It may have been the folksiest diplomatic rendezvous since the Roosevelts had the King of England over for hot dogs in the Hyde Park backyard.
Last week some 47 United Nations ambassadors and consuls general dropped by an unadorned ground-level community room in the Seward Park apartments on the Lower East Side for some bagels and lox, followed by a walk around the old neighborhood with the American Jewish Committee.
The morning was as unpretentious as the wet umbrellas: In all, more than 100 diplomats and AJC people came out of the rain for what hardly seemed like a power breakfast — serve-yourself on disposable plates — though powerful people these were.
The casualness disguised a cause.
“Reaching out to diplomats is a very important part of our work,” said Scott Richman, director of AJC Westchester. “We have ongoing relations with 114 different countries. Our lay leaders are meeting constantly with diplomats.” Sometimes they meet formally, in suits in offices; sometimes in private homes for Thanksgiving dinners or late-summer barbecues; sometimes in groups such as this on the Lower East Side; the hail-fellow-well-met shmoozing being as critical as the more hushed conversations about Iran or Hezbollah.
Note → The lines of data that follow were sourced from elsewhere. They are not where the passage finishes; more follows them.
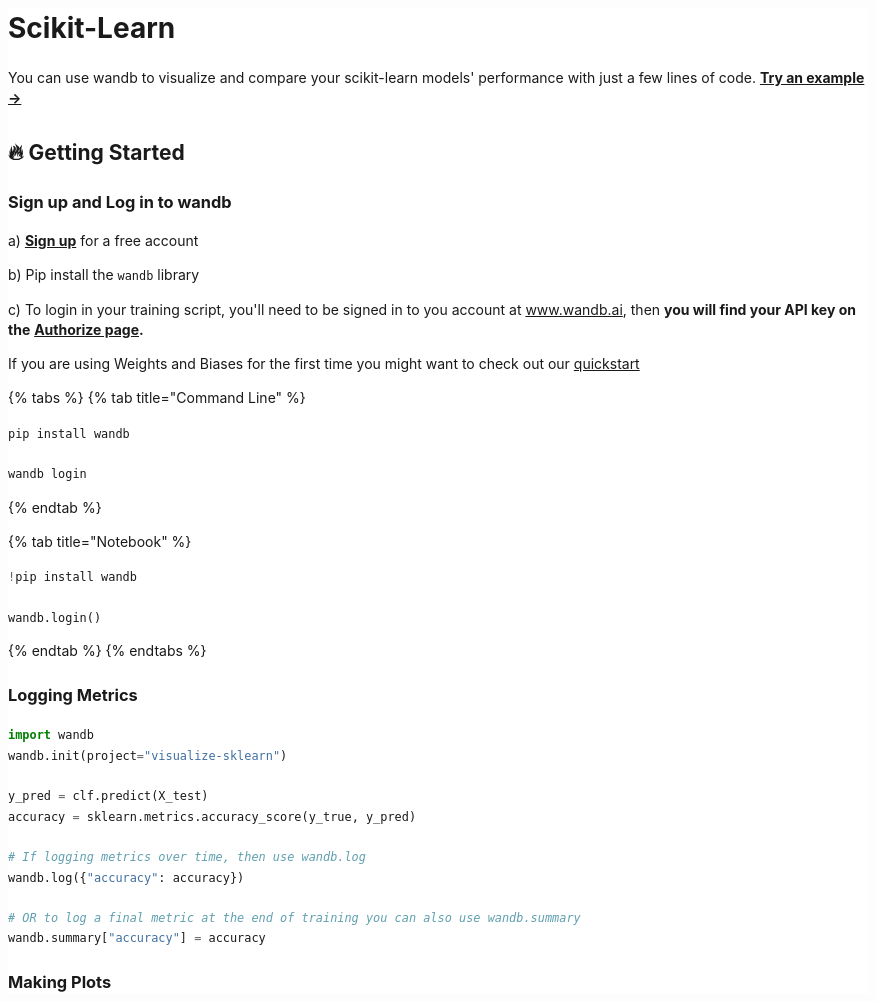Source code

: # Scikit-Learn

You can use wandb to visualize and compare your scikit-learn models' performance with just a few lines of code. [**Try an example →**](http://wandb.me/scikit-colab)

## :fire: Getting Started

### Sign up and Log in to wandb

a) [**Sign up**](https://wandb.ai/site) for a free account

b) Pip install the `wandb` library&#x20;

c) To login in your training script, you'll need to be signed in to you account at www.wandb.ai, then **you will find your API key on the** [**Authorize page**](https://wandb.ai/authorize)**.**

If you are using Weights and Biases for the first time you might want to check out our [quickstart](../../quickstart.md)

{% tabs %}
{% tab title="Command Line" %}
```
pip install wandb

wandb login
```
{% endtab %}

{% tab title="Notebook" %}
```python
!pip install wandb

wandb.login()
```
{% endtab %}
{% endtabs %}

### Logging Metrics

```python
import wandb
wandb.init(project="visualize-sklearn")

y_pred = clf.predict(X_test)
accuracy = sklearn.metrics.accuracy_score(y_true, y_pred)

# If logging metrics over time, then use wandb.log
wandb.log({"accuracy": accuracy})

# OR to log a final metric at the end of training you can also use wandb.summary
wandb.summary["accuracy"] = accuracy
```

### Making Plots
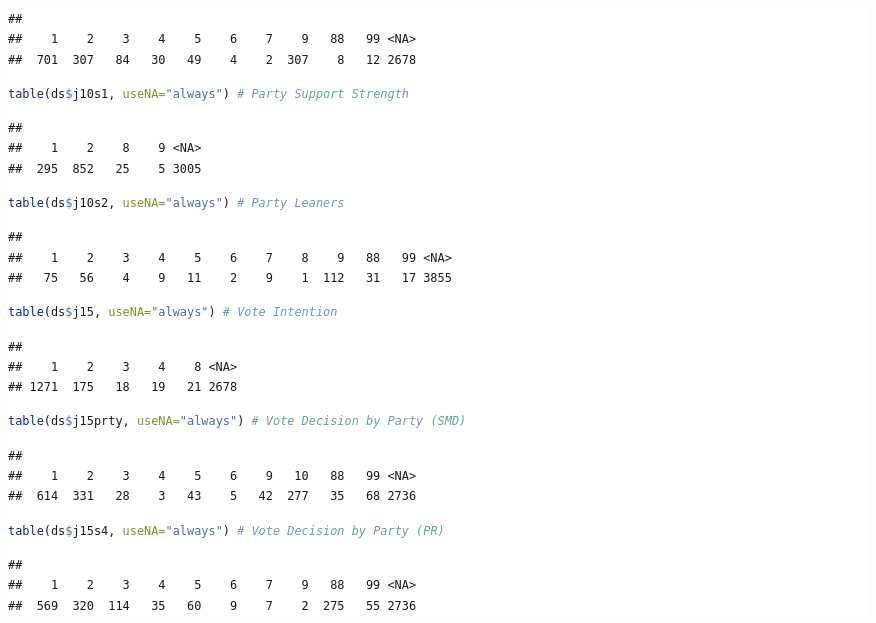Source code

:     ## 
    ##    1    2    3    4    5    6    7    9   88   99 <NA> 
    ##  701  307   84   30   49    4    2  307    8   12 2678

``` r
table(ds$j10s1, useNA="always") # Party Support Strength
```

    ## 
    ##    1    2    8    9 <NA> 
    ##  295  852   25    5 3005

``` r
table(ds$j10s2, useNA="always") # Party Leaners
```

    ## 
    ##    1    2    3    4    5    6    7    8    9   88   99 <NA> 
    ##   75   56    4    9   11    2    9    1  112   31   17 3855

``` r
table(ds$j15, useNA="always") # Vote Intention
```

    ## 
    ##    1    2    3    4    8 <NA> 
    ## 1271  175   18   19   21 2678

``` r
table(ds$j15prty, useNA="always") # Vote Decision by Party (SMD)
```

    ## 
    ##    1    2    3    4    5    6    9   10   88   99 <NA> 
    ##  614  331   28    3   43    5   42  277   35   68 2736

``` r
table(ds$j15s4, useNA="always") # Vote Decision by Party (PR)
```

    ## 
    ##    1    2    3    4    5    6    7    9   88   99 <NA> 
    ##  569  320  114   35   60    9    7    2  275   55 2736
Rabbi Noam Marans, AJC’s director of interreligious and intergroup relations, explained the Lower East Side: “That wthich has been discarded is once again chic,” not only with secular “cool people who are coming back, it’s also with the resurgence of Orthodoxy.”
David Harris, executive director of the AJC, told the diplomats that his son recently found an apartment on Stanton Street. Harris said his son’s grandmother made her way downtown to visit “this tenement building that hadn’t changed. If you walk in, there’s actually a Star of David in the mosaic on the floor of the entrance to building, next to a sign that says, in Spanish and English, ‘No Spitting. No Loitering…’ She goes up one flight of stairs, because of course there are no elevators, and he’s just breathlessly excited to show her his palace. She says, ‘if you’re paying more than $30 a month…’ If you know anything about rents in New York, I think he’s paying a multiple of 100-times…. This is an incredibly dynamic area, both for its history and its contemporary dynamism and recycling as new generations come back.”
The diplomats were divided into several groups, each shepherded by guides from the Lower East Side Jewish Conservancy who pointed out Shtiebel Row, the old Bialystoker Home and the large, brilliantly colorful and still communally vibrant Bialystoker Shul, the penultimate Polish Ashkenaz survivor; the artistic remnant of the Henry Street Settlement, and the modest, gently aging Kehila Kedosha Janina, almost as narrow as a one-car garage, a Greek Romaniote-Sephardic congregation, still alive and shoehorned into a space on Broome Street.
Koula Sophoianou, counsel general from Cyprus, said that she was familiar with Kehila Kedosha Janina, whose members “have always been supportive of Cyprus.”
Beyond that, she said, “the tour gave us the opportunity to experience the Jewish hospitality, friendliness and early history in the United States. The tour seemed to be a virtual journey back in time when the first Jews established themselves in this part of New York,” and were establishing themselves again, albeit at rents that Harris’ mother thought “meshuga.”